Stored items:
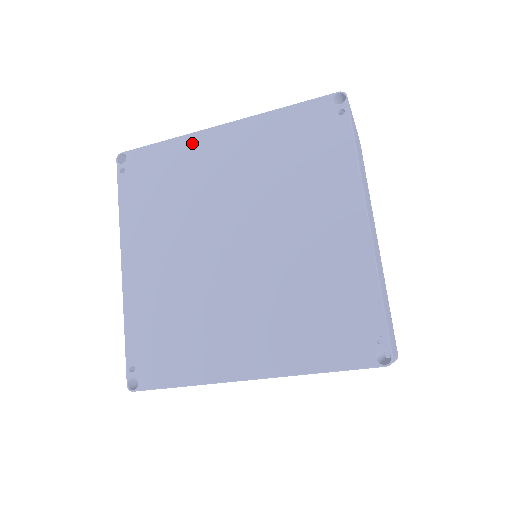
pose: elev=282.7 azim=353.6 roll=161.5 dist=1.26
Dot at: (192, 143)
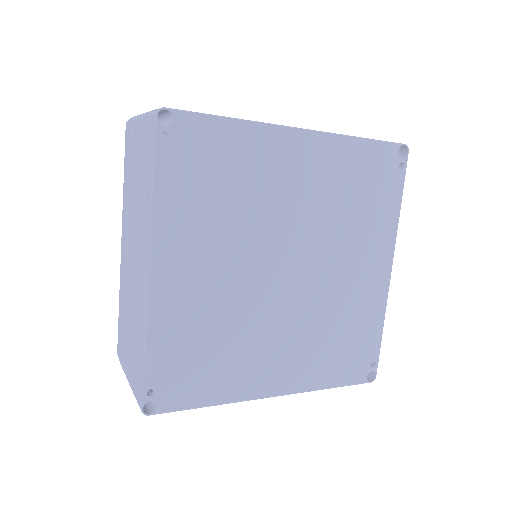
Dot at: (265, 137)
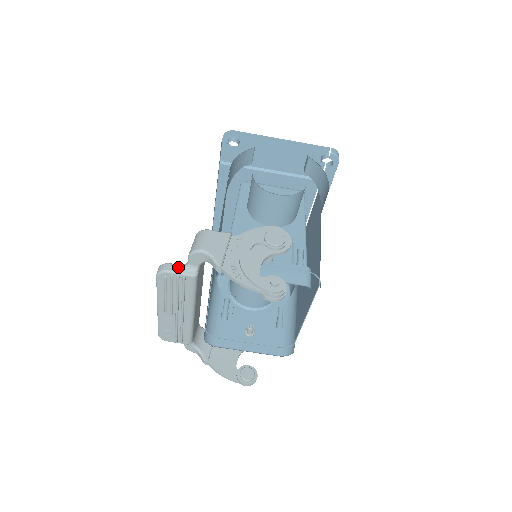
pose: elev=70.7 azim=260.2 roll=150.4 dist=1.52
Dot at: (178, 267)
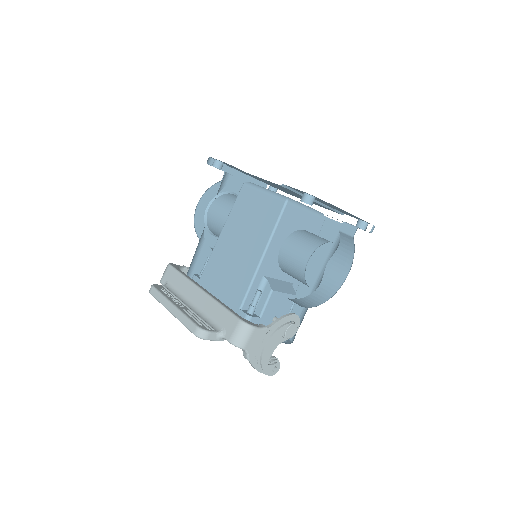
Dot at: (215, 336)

...

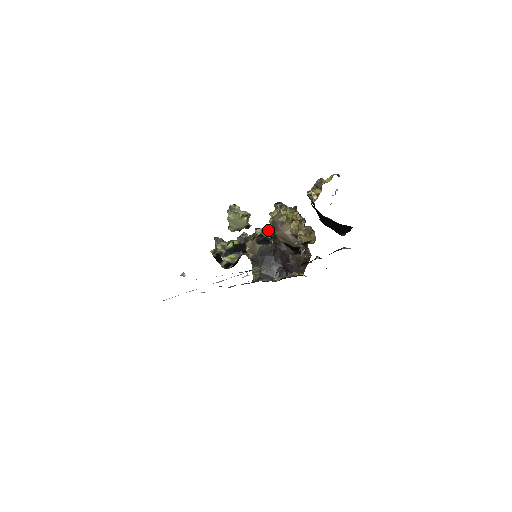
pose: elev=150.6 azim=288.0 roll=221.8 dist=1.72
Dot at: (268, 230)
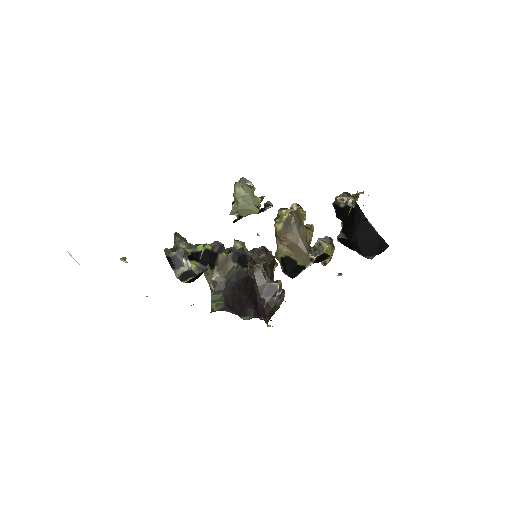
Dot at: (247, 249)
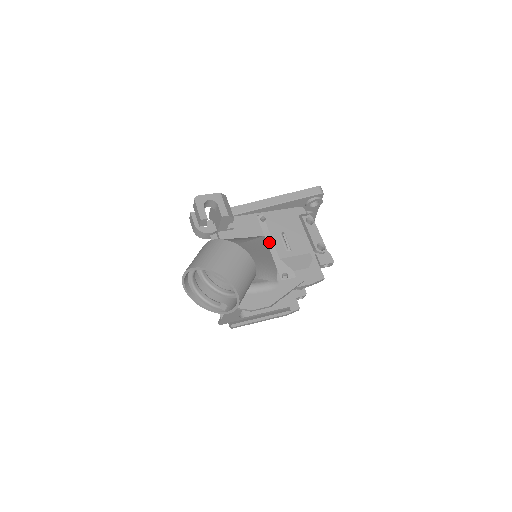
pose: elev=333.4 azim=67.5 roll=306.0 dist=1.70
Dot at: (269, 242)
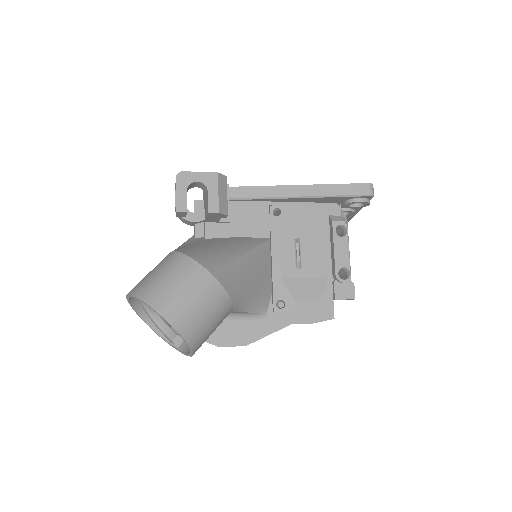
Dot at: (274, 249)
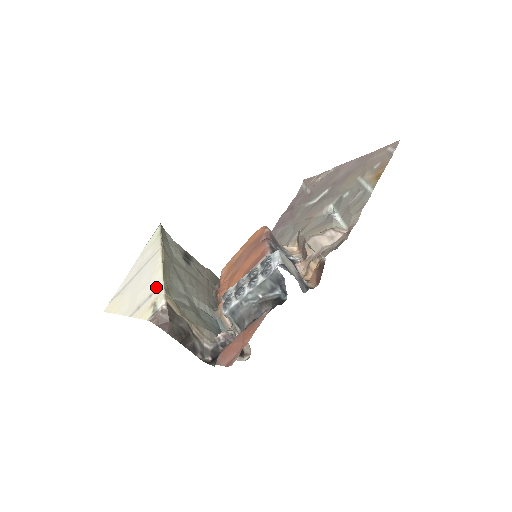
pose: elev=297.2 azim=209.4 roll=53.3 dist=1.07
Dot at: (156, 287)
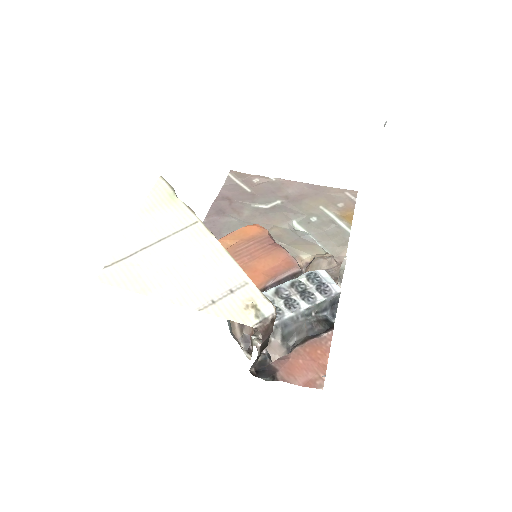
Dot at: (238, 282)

...

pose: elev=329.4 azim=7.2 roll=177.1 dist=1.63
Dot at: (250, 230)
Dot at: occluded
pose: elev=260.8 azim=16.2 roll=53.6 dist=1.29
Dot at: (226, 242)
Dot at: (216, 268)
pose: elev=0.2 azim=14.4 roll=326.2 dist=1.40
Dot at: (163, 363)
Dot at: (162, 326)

▶ **Aim of the task**
Could you give back only the records starting at the line containing "pose: elev=282.7 azim=353.6" and ending at the line containing "Dot at: (265, 137)", with "roll" changed to "tilt", the pictures left out, and everything else kept the same?

▶ **In response**
pose: elev=282.7 azim=353.6 tilt=161.5 dist=1.26
Dot at: (192, 143)
Dot at: (265, 137)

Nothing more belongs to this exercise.